Now he is anxiously awaiting the release date of his new album. An album that has a lot of power behind it. “The first time I went down we were sitting in post production in the studio and I looked to my left and there’s Waylon Jennings’ guitar player, Johnny Cash’s bass player, Aretha Franklin’s drummer here and then Crystal Shwanda is on the other side of me… They hand me the guitar and say let’s see what you got. I’m thinking in my mind, this is it Hugh, this is it right here and then I started to play.”
Hugh closed his eyes and belted out his best songs like he’d been born to do. He made some fans in the room that day and the music they helped him create could earn him countless more.

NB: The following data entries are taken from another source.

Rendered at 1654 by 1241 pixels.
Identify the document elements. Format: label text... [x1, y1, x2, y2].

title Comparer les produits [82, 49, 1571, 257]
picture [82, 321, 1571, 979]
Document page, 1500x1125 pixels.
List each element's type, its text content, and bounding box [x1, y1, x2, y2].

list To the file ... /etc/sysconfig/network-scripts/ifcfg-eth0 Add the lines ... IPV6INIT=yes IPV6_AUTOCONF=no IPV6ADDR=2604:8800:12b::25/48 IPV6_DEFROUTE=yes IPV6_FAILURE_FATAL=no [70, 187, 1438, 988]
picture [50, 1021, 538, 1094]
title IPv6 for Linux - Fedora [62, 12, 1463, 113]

Some of those new fans are aspiring young musicians and Hugh’s company HNV Productions Inc. is doing their best to ensure they are able to follow in his footsteps.
“We started doing music lessons. Drum and guitar to start with. We got into that about a year ago and started doing the Touchwood area. It is just something that we love to do and our non-profit business is still on the hunt to find these kids some more instruments because it is something you can teach but they need a guitar to take home to practice and some of them just can’t afford it.”
“It’s pretty exciting when see a kids face when they know a ‘G’ chord and they start strumming. Plug them into an electric guitar, turn up the gain, let them feel that distortion and their faces light up. Then you turn it up even louder and they’re holding their ears but they’re loving it. Or you put them behind a drum kit and teaching them the straight rock beat and the counting. A lot of them pick it up so fast. To seem them give’r nails after a few lessons, that’s the payback.”
“It’s very important to do things now while we’re here. First and foremost is the well being of these kids and if we stick a musical instrument in front of them it’s a fact that they will be better in all parts of their life not only in home but in school… the whole brain is working, not just half. It’s like a lightning storm going on in there.”
Hugh’s smiling and personable demeanor have a lot do with his humility. He knows that music is a lifelong pursuit. “I’m still learning a lot, I’ve got a long way to go.” In the mean time he has stories to tell, songs to sing, lessons to hand down and hats to pass around.